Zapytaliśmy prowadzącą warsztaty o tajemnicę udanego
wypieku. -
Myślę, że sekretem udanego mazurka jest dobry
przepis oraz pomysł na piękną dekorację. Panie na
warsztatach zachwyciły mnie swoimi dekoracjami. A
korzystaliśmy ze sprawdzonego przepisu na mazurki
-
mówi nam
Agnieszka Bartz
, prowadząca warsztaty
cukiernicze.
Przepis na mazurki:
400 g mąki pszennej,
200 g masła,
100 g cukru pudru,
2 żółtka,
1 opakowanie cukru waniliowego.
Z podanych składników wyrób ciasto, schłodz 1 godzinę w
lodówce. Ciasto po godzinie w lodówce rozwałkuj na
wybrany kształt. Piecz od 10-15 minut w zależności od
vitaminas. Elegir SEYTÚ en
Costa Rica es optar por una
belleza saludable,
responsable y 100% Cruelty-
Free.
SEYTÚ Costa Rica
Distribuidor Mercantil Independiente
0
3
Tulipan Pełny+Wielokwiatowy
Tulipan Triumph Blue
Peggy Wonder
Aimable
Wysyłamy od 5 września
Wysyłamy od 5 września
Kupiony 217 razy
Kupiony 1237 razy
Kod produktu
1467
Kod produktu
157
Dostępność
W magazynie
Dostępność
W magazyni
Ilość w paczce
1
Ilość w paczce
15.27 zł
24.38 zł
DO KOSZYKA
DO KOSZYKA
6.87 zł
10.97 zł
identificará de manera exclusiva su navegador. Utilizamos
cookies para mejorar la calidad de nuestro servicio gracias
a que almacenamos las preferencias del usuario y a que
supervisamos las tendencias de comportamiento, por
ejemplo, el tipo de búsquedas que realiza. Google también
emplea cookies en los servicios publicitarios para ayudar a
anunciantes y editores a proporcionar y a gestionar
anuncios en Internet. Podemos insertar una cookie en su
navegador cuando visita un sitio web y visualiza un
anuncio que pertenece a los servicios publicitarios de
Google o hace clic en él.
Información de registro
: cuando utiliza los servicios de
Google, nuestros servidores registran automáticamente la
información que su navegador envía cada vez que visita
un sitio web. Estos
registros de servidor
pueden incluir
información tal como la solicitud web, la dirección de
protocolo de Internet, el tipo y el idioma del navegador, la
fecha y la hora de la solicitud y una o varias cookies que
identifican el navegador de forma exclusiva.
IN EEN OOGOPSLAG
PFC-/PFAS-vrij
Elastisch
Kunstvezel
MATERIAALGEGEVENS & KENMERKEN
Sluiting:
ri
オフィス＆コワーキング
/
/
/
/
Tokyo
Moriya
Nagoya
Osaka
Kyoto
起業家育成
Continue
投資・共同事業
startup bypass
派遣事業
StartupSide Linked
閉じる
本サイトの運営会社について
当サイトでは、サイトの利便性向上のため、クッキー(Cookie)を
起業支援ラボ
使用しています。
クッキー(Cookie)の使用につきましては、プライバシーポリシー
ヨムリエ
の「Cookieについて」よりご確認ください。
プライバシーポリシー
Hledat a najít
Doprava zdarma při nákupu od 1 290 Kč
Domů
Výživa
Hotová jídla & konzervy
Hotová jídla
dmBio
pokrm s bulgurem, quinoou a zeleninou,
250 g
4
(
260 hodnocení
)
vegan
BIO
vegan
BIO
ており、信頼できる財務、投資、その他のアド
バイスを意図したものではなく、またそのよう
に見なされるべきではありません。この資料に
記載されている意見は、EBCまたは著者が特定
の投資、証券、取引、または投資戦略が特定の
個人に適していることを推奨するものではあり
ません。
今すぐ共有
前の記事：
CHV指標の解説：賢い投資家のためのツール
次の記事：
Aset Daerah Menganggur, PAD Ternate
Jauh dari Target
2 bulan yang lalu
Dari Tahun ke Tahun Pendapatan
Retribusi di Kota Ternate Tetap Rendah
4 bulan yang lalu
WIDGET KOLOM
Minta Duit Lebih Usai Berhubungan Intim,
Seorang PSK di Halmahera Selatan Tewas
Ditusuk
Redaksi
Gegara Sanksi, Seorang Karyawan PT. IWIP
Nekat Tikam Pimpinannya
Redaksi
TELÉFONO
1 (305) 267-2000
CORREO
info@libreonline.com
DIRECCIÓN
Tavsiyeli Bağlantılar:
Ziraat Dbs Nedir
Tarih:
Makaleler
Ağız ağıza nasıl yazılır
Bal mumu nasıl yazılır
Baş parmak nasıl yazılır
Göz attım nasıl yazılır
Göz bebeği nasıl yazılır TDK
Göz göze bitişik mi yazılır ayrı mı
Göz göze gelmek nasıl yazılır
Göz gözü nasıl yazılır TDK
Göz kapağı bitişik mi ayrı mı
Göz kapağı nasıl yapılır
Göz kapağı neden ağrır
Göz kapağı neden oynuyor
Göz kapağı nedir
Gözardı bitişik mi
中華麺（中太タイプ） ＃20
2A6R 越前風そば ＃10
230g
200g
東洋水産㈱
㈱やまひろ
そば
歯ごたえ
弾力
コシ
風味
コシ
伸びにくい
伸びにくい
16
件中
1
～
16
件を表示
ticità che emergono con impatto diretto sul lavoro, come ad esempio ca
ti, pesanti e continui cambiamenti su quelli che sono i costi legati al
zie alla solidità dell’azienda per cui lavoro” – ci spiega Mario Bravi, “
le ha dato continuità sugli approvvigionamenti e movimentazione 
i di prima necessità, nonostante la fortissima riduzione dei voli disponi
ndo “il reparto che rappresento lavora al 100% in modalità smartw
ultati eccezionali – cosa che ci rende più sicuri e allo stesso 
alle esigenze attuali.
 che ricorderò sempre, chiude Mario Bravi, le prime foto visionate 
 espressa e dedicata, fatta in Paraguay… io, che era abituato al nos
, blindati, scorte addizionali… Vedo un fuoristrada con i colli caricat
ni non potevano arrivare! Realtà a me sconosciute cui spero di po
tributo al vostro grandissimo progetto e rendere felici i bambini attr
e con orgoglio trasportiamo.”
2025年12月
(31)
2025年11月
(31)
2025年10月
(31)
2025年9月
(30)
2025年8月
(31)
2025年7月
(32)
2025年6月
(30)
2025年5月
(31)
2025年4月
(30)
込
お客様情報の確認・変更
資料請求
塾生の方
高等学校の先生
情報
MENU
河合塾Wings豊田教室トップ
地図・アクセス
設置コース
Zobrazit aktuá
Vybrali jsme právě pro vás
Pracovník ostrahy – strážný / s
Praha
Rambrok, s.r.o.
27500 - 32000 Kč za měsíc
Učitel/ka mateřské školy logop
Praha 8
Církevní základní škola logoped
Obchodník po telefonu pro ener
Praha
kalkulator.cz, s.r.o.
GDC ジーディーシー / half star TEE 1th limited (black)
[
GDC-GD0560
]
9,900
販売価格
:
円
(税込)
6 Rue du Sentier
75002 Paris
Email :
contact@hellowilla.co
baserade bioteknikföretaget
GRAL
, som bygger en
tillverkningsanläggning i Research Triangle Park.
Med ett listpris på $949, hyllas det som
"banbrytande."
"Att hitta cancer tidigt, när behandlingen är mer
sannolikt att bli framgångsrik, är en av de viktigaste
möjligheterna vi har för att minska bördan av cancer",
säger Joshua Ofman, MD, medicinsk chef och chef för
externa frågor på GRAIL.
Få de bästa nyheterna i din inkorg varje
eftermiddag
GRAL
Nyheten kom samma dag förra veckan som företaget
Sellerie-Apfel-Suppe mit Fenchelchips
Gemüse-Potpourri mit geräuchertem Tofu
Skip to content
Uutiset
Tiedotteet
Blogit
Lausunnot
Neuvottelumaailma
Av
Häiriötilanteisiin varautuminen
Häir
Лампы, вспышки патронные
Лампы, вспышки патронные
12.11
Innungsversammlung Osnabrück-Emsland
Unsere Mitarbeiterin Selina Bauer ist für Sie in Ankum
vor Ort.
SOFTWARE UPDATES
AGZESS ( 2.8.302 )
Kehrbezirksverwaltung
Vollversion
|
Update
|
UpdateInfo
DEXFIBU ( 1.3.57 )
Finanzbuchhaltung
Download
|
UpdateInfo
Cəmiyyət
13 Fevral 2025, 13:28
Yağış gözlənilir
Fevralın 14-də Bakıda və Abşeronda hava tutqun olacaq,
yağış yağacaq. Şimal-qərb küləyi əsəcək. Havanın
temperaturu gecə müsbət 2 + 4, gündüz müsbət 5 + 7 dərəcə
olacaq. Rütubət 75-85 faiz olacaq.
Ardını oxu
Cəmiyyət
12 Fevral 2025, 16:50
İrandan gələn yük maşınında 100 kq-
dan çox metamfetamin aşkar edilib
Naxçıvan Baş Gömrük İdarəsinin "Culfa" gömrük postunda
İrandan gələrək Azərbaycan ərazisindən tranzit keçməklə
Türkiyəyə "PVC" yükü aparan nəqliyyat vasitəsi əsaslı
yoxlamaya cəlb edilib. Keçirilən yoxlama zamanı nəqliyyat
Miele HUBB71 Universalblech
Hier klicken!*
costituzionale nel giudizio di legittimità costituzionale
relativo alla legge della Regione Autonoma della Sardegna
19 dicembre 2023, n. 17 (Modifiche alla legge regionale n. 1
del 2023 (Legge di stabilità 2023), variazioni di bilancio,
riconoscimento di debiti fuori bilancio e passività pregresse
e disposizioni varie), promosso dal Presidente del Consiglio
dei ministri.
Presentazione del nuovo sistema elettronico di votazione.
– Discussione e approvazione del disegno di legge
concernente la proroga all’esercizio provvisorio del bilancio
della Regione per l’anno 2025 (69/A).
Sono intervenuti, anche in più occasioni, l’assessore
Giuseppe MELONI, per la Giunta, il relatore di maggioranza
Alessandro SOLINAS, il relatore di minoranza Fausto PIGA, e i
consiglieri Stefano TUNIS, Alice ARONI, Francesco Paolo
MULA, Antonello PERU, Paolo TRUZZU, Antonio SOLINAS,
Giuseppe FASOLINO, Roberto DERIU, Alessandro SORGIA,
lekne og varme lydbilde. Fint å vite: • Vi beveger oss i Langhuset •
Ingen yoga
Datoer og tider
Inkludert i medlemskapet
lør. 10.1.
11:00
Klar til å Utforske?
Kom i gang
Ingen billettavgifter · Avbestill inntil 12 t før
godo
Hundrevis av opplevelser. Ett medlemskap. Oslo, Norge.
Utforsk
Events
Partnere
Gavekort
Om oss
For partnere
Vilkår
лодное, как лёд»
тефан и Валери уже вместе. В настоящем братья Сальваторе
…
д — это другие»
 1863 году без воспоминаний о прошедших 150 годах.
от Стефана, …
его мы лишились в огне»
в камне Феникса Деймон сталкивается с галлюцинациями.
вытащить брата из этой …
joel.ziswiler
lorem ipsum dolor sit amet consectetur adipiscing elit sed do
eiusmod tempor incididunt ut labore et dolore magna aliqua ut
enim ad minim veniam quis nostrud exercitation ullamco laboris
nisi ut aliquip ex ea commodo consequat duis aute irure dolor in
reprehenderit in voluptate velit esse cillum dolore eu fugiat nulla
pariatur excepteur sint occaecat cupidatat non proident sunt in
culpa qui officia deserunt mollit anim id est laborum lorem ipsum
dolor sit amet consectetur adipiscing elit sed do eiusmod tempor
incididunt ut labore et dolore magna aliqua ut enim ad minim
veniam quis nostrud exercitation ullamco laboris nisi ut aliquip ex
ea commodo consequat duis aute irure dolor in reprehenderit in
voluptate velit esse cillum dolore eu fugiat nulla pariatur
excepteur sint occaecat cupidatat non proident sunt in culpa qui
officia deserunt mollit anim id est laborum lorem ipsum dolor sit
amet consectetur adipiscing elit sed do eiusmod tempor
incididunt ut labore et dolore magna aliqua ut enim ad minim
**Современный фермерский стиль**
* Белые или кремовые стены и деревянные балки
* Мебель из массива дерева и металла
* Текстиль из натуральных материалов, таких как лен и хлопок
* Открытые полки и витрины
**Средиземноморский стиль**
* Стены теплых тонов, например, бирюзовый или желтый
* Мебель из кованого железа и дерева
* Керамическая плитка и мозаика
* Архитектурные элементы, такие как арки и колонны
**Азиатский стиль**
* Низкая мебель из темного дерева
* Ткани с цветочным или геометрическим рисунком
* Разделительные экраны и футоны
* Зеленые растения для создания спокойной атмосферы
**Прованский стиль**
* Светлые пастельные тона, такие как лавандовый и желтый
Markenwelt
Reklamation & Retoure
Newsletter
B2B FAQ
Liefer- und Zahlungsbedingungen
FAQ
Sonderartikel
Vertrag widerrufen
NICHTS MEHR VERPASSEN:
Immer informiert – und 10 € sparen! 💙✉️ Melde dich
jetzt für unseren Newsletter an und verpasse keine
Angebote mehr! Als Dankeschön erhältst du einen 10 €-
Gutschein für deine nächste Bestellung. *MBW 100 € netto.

____

**YOUR TASK:** Copy out the rows word for word, from the very first line through the line with "Tulipan Pełny+Wielokwiatowy", both ends included.

**RESPONSE FOR THIS EXERCISE:**
Zapytaliśmy prowadzącą warsztaty o tajemnicę udanego
wypieku. -
Myślę, że sekretem udanego mazurka jest dobry
przepis oraz pomysł na piękną dekorację. Panie na
warsztatach zachwyciły mnie swoimi dekoracjami. A
korzystaliśmy ze sprawdzonego przepisu na mazurki
-
mówi nam
Agnieszka Bartz
, prowadząca warsztaty
cukiernicze.
Przepis na mazurki:
400 g mąki pszennej,
200 g masła,
100 g cukru pudru,
2 żółtka,
1 opakowanie cukru waniliowego.
Z podanych składników wyrób ciasto, schłodz 1 godzinę w
lodówce. Ciasto po godzinie w lodówce rozwałkuj na
wybrany kształt. Piecz od 10-15 minut w zależności od
vitaminas. Elegir SEYTÚ en
Costa Rica es optar por una
belleza saludable,
responsable y 100% Cruelty-
Free.
SEYTÚ Costa Rica
Distribuidor Mercantil Independiente
0
3
Tulipan Pełny+Wielokwiatowy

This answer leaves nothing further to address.